After a pair of top-20 finishes on superspeedways last season, Chris Cockrum is returning for all three superspeedway races in the Xfinity Series for 2020.
Cockrum, 33, will pilot the No. 25 Chevrolet for family-operated ACG Motorsports. However, he’s not ruling out the potential of running additional races.
“We’re going to compete in the three superspeedway races,” Cockrum tells Frontstretch. “Depending on the outcome of those three races, hopefully that will lead to a few more races on the mile-and-a-halves or some tracks like Richmond, Dover, anything like that.
“I’m looking forward to it. Last year we had a lot of success running well at superspeedway races, like our top 10 at Talladega, which was awesome for our part-time team. That was like a real shot in the arm to give everybody the confidence that we can run with [big teams].”
The Georgia native will be sponsored by Advanced Communications Group, which is the company he works for full-time during the week. That’s where you’ll find Cockrum installing voice and data lines, while doing other fiber optic work.
Jeff Spraker, who has called the shots atop the pit box in 14 of Cockrum’s 18 career starts, will again be his crew chief in 2020.
Come Daytona in two weeks, it will be more than seven months since Cockrum last sat in a race car, but from past experience, that doesn’t matter all that much.
“It’s kind of like riding a bike, you just have to knock the rust off,” Cockrum said. “There’s no substitution for seat time. Seat time is the best way to go about staying sharp. Thank God for iRacing because I’ve gotten on there and tried to keep myself sharp through that program.
“I just revert back to previous races. I always look at what did I learn from Daytona to Talladega, what did I learn from Talladega to July [Daytona] … You just never forget how to drive a race car.”
Cockrum added that ACG Motorsports has just three chassis in its stable: one superspeedway car with two mile-and-a-half cars. Meanwhile, Spraker has three employees in Charlotte, N.C. that work on the No. 25 religiously to prepare it for Daytona.
In 18 series starts, Cockrum’s only two top 20s have come in his last two starts, noting that his 10th-place result at Talladega was a special day.

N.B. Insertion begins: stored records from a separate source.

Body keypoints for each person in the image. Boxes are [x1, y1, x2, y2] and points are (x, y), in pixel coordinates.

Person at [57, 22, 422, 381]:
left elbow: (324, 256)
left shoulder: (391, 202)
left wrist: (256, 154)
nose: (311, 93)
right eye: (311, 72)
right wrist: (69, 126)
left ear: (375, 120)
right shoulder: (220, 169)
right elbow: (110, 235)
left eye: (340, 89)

“If they would have cut the roof off the car at the start/finish line, you would have seen me doing cartwheels in that seat,” Cockrum said. “It was one of those races where we kept our nose clean because when you go to these superspeedways, anything can happen. You’re at everyone’s mercy and they’re at yours. If there’s one slip-up, it can be catastrophic.”

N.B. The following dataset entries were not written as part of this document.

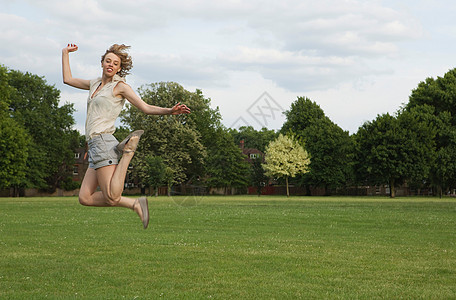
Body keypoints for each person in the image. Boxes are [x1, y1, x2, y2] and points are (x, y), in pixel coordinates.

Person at [62, 43, 191, 229]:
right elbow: (67, 79)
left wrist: (170, 110)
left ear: (119, 68)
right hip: (94, 145)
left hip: (104, 141)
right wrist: (65, 53)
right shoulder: (94, 84)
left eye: (115, 63)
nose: (111, 65)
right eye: (108, 61)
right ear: (102, 63)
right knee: (85, 197)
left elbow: (145, 107)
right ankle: (135, 203)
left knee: (112, 196)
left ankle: (128, 152)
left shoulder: (120, 87)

Cockrum isn’t giving up on his lifelong dream of being a full-time race car driver, even though his most starts in a single season was six in 2016.
“It all comes down to money,” Cockrum said. “I’ve never lost sight of that goal, but it’s like ‘OK, I would love to run full-time, but when you race a couple of time per year, how can I persuade a big, multi-million dollar company to give me the amount of money that we’re looking for to run full-time when you only compete two or three times per year?
“I’m not a person that likes to sit back and say, ‘I can’t figure it out.’ I’m always pursuing an option to find a way to make it work. It might take me a day, it might take me a year, but I’ll figure it out.”